Should I quote numbers in SQL?
I don't know what you may have read, but don't quote numbers.
Here's an example, where quoting would produce inconsistent results (in MySQL):
select 1 < 1.0; // returns 0
select '1' < '1.0'; // returns 1
That's because the second comparison is performed using the current string collation rather than numerically.
It's better not to quote numbers, since that would just be an extra unnecessary step for the database to convert the string literal into a numeric value for comparison and could alter the meaning of comparisons.
This answer is for Microsoft SQL Server, in particular MSSQL 2008 R2.
In handwritten SQL I would never quote numbers (unless inserting a value into a varchar column where the string inserted just happens to be a number). But sometimes when generating SQL programmatically it can make life simpler to just quote everything. (This is in database maintenance scripts or library routines that work on any table, without knowing the column types in advance.)
I wondered whether doing so would impose a performance penalty. If I've used a quoted value in my SQL statement, the server must parse it as a string and then have to convert it to integer. But then, parsing SQL would involve converting strings to integers anyway. And the query parse time is usually only a small fraction of the total.
I ran some test statements looking like
insert into #t values (123, 123, 123), (123, 123, 123)
insert into #t values ('123', '123', '123'), ('123', '123', '123')
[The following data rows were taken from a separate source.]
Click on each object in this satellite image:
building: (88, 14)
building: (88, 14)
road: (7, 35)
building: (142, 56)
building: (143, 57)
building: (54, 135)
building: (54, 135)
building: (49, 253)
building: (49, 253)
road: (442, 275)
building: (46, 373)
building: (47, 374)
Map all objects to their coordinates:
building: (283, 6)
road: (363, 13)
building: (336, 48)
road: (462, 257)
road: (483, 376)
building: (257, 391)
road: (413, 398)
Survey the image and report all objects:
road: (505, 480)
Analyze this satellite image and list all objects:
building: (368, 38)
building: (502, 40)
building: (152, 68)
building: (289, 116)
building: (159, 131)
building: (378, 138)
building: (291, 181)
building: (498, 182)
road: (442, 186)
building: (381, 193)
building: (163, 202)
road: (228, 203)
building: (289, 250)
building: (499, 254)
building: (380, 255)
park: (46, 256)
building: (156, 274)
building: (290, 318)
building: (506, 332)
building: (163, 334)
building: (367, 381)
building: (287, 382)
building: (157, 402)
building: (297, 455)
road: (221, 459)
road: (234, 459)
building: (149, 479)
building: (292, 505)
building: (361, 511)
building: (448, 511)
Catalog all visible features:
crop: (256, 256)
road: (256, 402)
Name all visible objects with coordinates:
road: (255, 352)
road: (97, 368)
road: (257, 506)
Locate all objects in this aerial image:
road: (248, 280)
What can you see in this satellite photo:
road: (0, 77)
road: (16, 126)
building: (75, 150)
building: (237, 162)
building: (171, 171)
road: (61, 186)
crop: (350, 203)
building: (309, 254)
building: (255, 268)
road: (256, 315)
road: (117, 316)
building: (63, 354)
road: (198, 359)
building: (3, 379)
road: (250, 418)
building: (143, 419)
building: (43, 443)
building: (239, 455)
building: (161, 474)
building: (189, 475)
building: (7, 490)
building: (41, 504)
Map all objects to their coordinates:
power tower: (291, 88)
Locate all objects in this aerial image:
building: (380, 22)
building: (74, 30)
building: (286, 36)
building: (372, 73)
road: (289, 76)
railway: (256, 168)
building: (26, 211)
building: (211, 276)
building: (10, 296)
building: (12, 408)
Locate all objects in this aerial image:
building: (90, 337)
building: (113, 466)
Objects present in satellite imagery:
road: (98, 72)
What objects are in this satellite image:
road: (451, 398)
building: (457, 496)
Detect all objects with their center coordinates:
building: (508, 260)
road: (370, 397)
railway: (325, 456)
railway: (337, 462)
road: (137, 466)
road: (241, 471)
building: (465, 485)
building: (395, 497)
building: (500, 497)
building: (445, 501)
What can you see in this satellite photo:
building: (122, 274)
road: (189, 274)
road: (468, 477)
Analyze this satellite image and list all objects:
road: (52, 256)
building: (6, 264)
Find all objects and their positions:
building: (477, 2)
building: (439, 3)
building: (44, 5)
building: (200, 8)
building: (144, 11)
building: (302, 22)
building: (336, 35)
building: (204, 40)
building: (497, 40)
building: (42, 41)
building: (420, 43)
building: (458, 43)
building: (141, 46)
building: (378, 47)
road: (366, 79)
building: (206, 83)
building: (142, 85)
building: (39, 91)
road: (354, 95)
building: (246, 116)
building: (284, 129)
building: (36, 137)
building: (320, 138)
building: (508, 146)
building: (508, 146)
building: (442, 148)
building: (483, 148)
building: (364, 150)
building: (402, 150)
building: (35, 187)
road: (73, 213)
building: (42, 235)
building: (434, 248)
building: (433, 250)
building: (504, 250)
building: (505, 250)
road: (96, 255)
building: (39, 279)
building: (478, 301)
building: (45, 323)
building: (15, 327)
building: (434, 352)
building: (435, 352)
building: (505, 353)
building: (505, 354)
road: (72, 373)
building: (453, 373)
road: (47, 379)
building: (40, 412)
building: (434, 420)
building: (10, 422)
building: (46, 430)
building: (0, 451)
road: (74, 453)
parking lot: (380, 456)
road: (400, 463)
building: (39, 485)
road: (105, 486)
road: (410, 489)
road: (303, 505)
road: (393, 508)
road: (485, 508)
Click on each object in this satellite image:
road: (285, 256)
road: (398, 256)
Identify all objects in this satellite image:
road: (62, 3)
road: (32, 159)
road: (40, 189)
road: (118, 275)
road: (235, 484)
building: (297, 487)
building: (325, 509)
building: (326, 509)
but with a larger number of columns in #t
, a larger number of value tuples inserted in one go, and each statement repeated many times. I happened to use Perl for that:
$dbh = my_database_connection(); # using DBD::Sybase
$n = 20; # this many value tuples, and also repeated this many times
$v = "'123'";
# $v = 123; # uncomment this to insert without quoting
@cols = 'aa' .. 'zz';
@ds = map { "[$_] int not null" } @cols;
@vs = map { $v } @cols;
$" = ", ";
$dbh->do("create table #t (@ds)");
foreach (1 .. $n) {
$sql = 'insert into #t values ';
$sql .= "(@vs), " foreach 1 .. $n;
$sql =~ s/, \z//;
$dbh->do($sql);
}
but you can trivially write the same benchmark in any language. I ran this several times for the quoted case and for the unquoted, and observed no significant difference in speed. (On my setup a single run took about ten seconds; you can obviously change $n
to make it faster or slower.)
Of course, the generated SQL is bigger if it has the redundant quote characters in it. It surely can't be any faster, but it does not appear to be noticeably slower.
Given this result, I will simplify my SQL-generation code to add single quotes around all values, without needing to know the data type of the column to be inserted into. (The code does still need to defend against SQL injection by making sure the input value doesn't itself contain the ' character, or otherwise quoting cleverly.)
I still don't recommend quoting numbers in SQL in the normal course of things, but if you find you have to do it, it doesn't appear to cause any harm. Similarly, in generated code I put []
around column names whether needed or not, but I consider that unnecessary cruft in handwritten SQL.
You should not quote numbers if you want to treat them as numbers.
You're correct by remembering that it makes it a string.
SELECT 10 AS x
is perfectly legal and will return (in most database engines) a column of datatype int (or a variation thereof.)
If you do this:
SELECT '10' AS x
instead you'll get a textual data type. This might too be suitable in some cases, but you need to decide whether you want the result as text or as a number.